Ophir Energy today said it would capitalise on the low cost environment by restarting its drilling campaign.
The company posted a pre-tax loss of $70million for the first half of the year. Its revenue totalled $52million – down from last year’s $86million. Its net cash is $207million – a significant drop on last year’s $392million.
Chief executive Nick Cooper said: “Ophir’s strategy is to be a sustainable explorer, focussed on delivering NAV per share growth by finding (securing) resources at low cost and then monetising them in the way that maximises the price achieved.

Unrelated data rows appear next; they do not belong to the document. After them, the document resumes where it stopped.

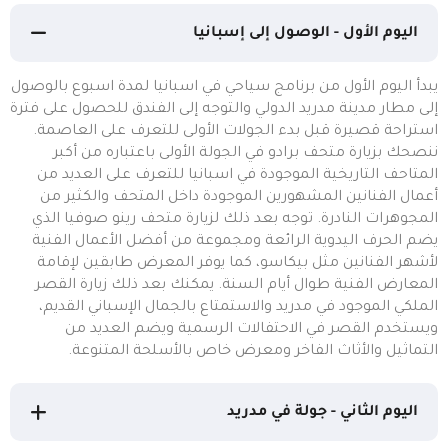
اليوم الأول - الوصول إلى إسبانيا
يبدأ اليوم الأول من برنامج سياحي في اسبانيا لمدة اسبوع بالوصول
إلى مطار مدينة مدريد الدولي والتوجه إلى الفندق للحصول على فترة
استراحة قصيرة قبل بدء الجولات الأولى للتعرف على العاصمة.
ننصحك بزيارة متحف برادو في الجولة الأولى باعتباره من أكبر
المتاحف التاريخية الموجودة في اسبانيا للتعرف على العديد من
أعمال الفنانين المشهورين الموجودة داخل المتحف والكثير من
المجوهرات النادرة. توجه بعد ذلك لزيارة متحف رينو صوفيا الذي
يضم الحرف اليدوية الرائعة ومجموعة من أفضل الأعمال الفنية
لأشهر الفنانين مثل بيكاسو، كما يوفر المعرض طابقين لإقامة
المعارض الفنية طوال أيام السنة. يمكنك بعد ذلك زيارة القصر
الملكي الموجود في مدريد والاستمتاع بالجمال الإسباني القديم،
ويستخدم القصر في الاحتفالات الرسمية ويضم العديد من
التماثيل والأثاث الفاخر ومعرض خاص بالأسلحة المتنوعة.
اليوم الثاني - جولة في مدريد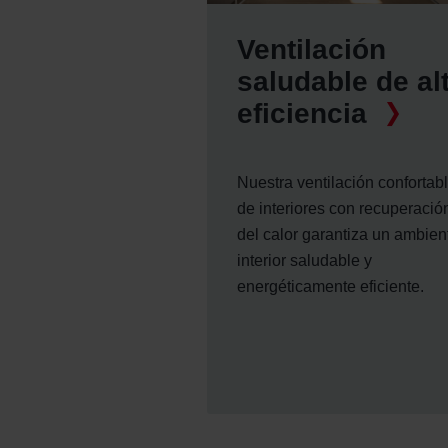
Ventilación
saludable de al
eficiencia
Nuestra ventilación confortab
de interiores con recuperació
del calor garantiza un ambien
interior saludable y
energéticamente eficiente.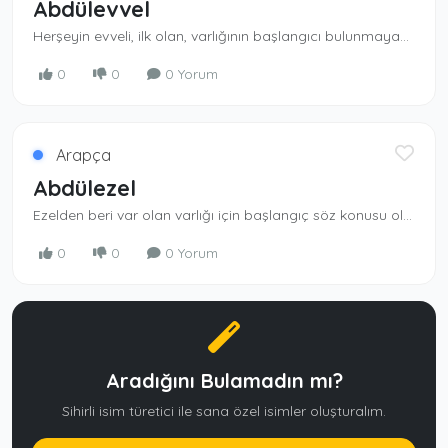
Abdülevvel
Herşeyin evveli, ilk olan, varlığının başlan­gıcı bulunmayan Allah ın kulu.
0
0
0 Yorum
Arapça
Abdülezel
Ezelden beri var olan varlığı için başlangıç söz konusu olmayan Allah ın kulu. Ezelden beri var olan Allah ın kulu.
0
0
0 Yorum
Aradığını Bulamadın mı?
Sihirli isim türetici ile sana özel isimler oluşturalım.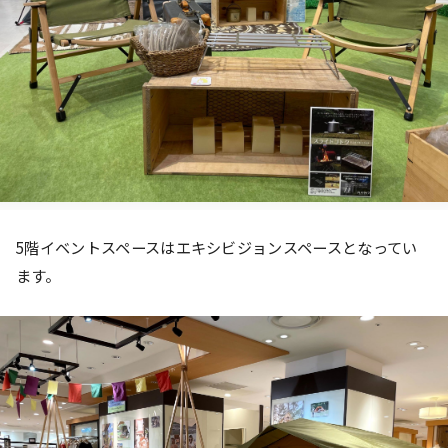
5階イベントスペースはエキシビジョンスペースとなってい
ます。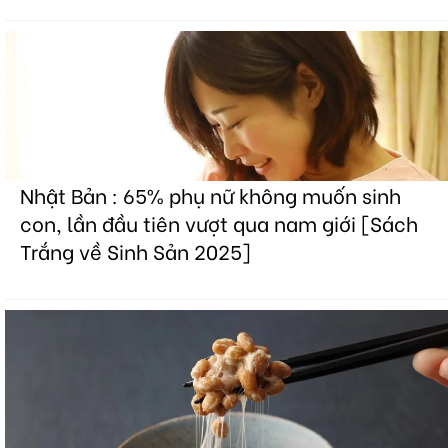
Nhật Bản : 65% phụ nữ không muốn sinh
con, lần đầu tiên vượt qua nam giới [Sách
Trắng về Sinh Sản 2025]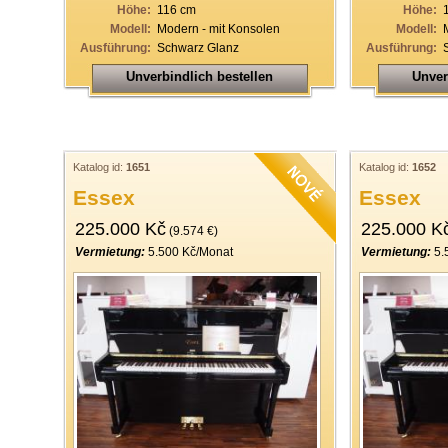
Höhe:
116 cm
Höhe:
Modell:
Modern - mit Konsolen
Modell:
Ausführung:
Schwarz Glanz
Ausführung:
Unverbindlich bestellen
Unver
Katalog id:
1651
Katalog id:
1652
Essex
Essex
225.000 Kč
225.000 K
(9.574 €)
Vermietung:
5.500 Kč/Monat
Vermietung:
5.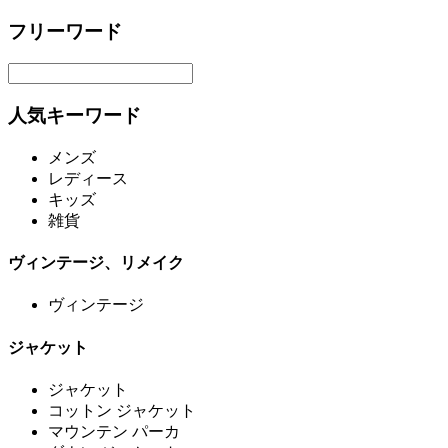
フリーワード
人気キーワード
メンズ
レディース
キッズ
雑貨
ヴィンテージ、リメイク
ヴィンテージ
ジャケット
ジャケット
コットン ジャケット
マウンテン パーカ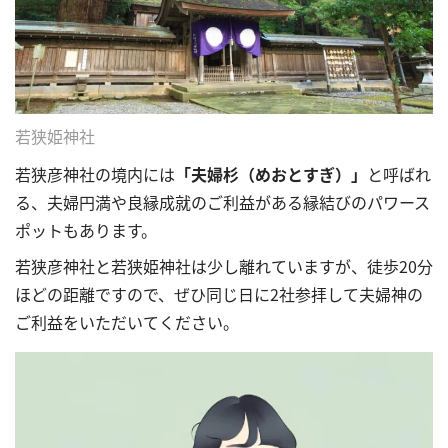
若狭姫神社
若狭彦神社の境内には
「夫婦杉（めおとすぎ）」
と呼ばれ
る、夫婦円満や良縁成就のご利益がある縁結びのパワース
ポットもあります。
若狭彦神社と若狭姫神社は少し離れていますが、徒歩20分
ほどの距離ですので、ぜひ同じ日に2社参拝して夫婦神の
ご利益をいただいてください。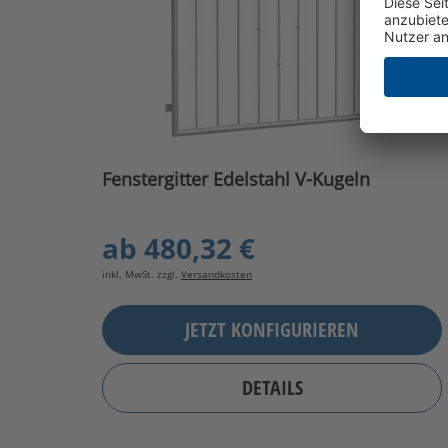
Fenstergitter Edelstahl V-Kugeln
ab
480,32 €
inkl. MwSt. zzgl.
Versandkosten
JETZT KONFIGURIEREN
DETAILS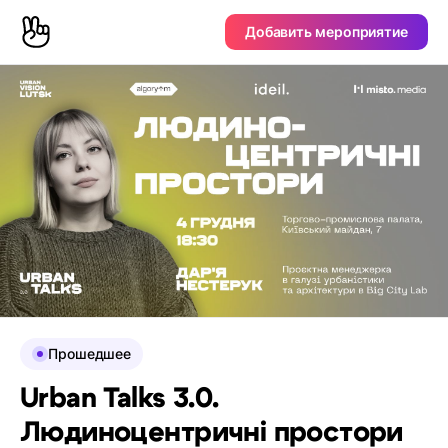
Добавить мероприятие
Прошедшее
Urban Talks 3.0.
Людиноцентричні простори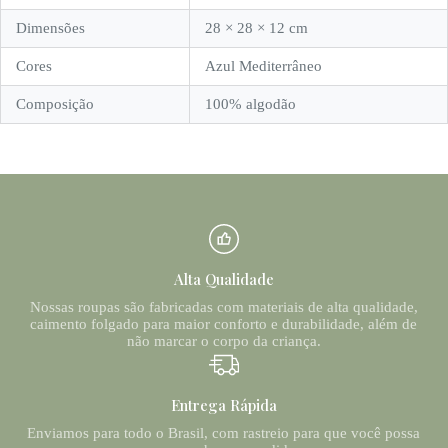
Dimensões
28 × 28 × 12 cm
Cores
Azul Mediterrâneo
Composição
100% algodão
Alta Qualidade
Nossas roupas são fabricadas com materiais de alta qualidade,
caimento folgado para maior conforto e durabilidade, além de
não marcar o corpo da criança.
Entrega Rápida
Enviamos para todo o Brasil, com rastreio para que você possa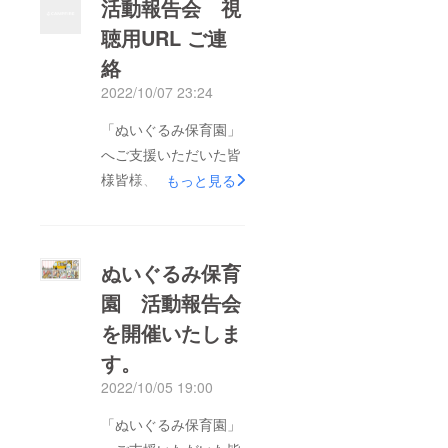
活動報告会 視
聴用URL ご連
絡
2022/10/07 23:24
「ぬいぐるみ保育園」
へご支援いただいた皆
様皆様、ごきげんよ
もっと見る
う。先日ご案内させて
頂いた「ぬいぐるみ保
育園」活動報告会の録
ぬいぐるみ保育
画をお送り致します。
園 活動報告会
よろしければ、ご視聴
を開催いたしま
いただけると嬉しいで
す。▼クラウドから
す。
https://us02web.zoom.
2022/10/05 19:00
us/rec/share/MmQffw
「ぬいぐるみ保育園」
U5kEleCnIy4N6Kmrfr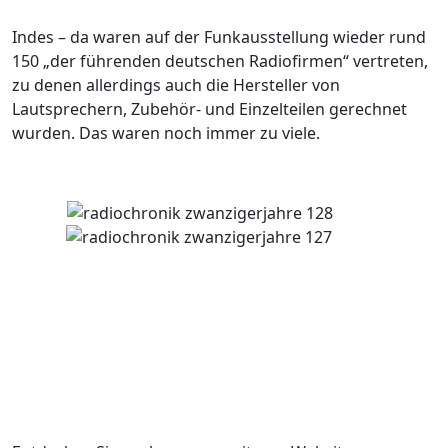
Indes – da waren auf der Funkausstellung wieder rund
150 „der führenden deutschen Radiofirmen“ vertreten,
zu denen allerdings auch die Hersteller von
Lautsprechern, Zubehör- und Einzelteilen gerechnet
wurden. Das waren noch immer zu viele.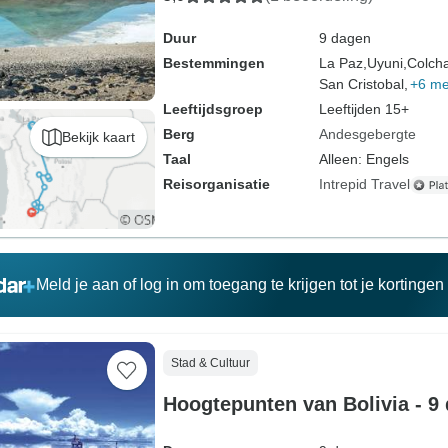
Duur
9 dagen
Bestemmingen
La Paz,
Uyuni,
Colcha
San Cristobal,
+6 me
Leeftijdsgroep
Leeftijden 15+
Berg
Andesgebergte
Bekijk kaart
Taal
Alleen: Engels
Reisorganisatie
Intrepid Travel
Meld je aan of log in om toegang te krijgen tot je kortinge
Stad & Cultuur
Hoogtepunten van Bolivia - 9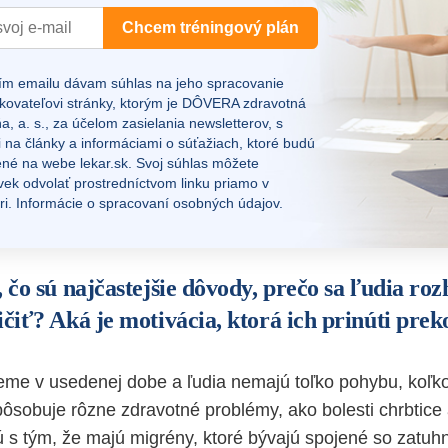
Chcem tréningový plán
ím emailu dávam súhlas na jeho spracovanie
kovateľovi stránky, ktorým je DÔVERA zdravotná
a, a. s., za účelom zasielania newsletterov, s
 na články a informáciami o súťažiach, ktoré budú
ené na webe
lekar.sk
. Svoj súhlas môžete
vek odvolať prostredníctvom linku priamo v
ri.
Informácie o spracovaní osobných údajov.
, čo sú najčastejšie dôvody, prečo sa ľudia ro
ičiť? Aká je motivácia, ktorá ich prinúti pre
eme v usedenej dobe a ľudia nemajú toľko pohybu, koľko 
ôsobuje rôzne zdravotné problémy, ako bolesti chrbtice a
ú s tým, že majú migrény, ktoré bývajú spojené so zatu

“Ophir’s financial strength and the discretionary nature of the capital spend across our portfolio provides Ophir with optionality to selectively invest in organic, and inorganic, opportunities that offer the best project returns and therefore the greatest growth in NAV per share.
“Having spent two years high-grading our exploration portfolio, we are now preparing to return to a considered, prudent pace of exploration drilling from late 2016 to take advantage of the significantly lower exploration costs, while continuing to focus on monetising our previous exploration successes.
“In Equatorial Guinea, Fortuna is now a low cost upstream project, ‘technically ready’ for FID and we are constructing a value chain that offers potentially the most cost-effective greenfield LNG supply available today. Ophir will progress the monetisation of Fortuna in a way that protects Ophir’s balance sheet, that actively manages our exposure to development risk, and that maximises NAV per share.
“Ophir’s cash flow and net cash position provide sufficient funding to make discretionary investments across the portfolio. Our cost rationalisation programmes have delivered substantial savings in ‘running costs’ and these efforts continue, thereby minimising NAV per share erosion and maximising shareholder returns.”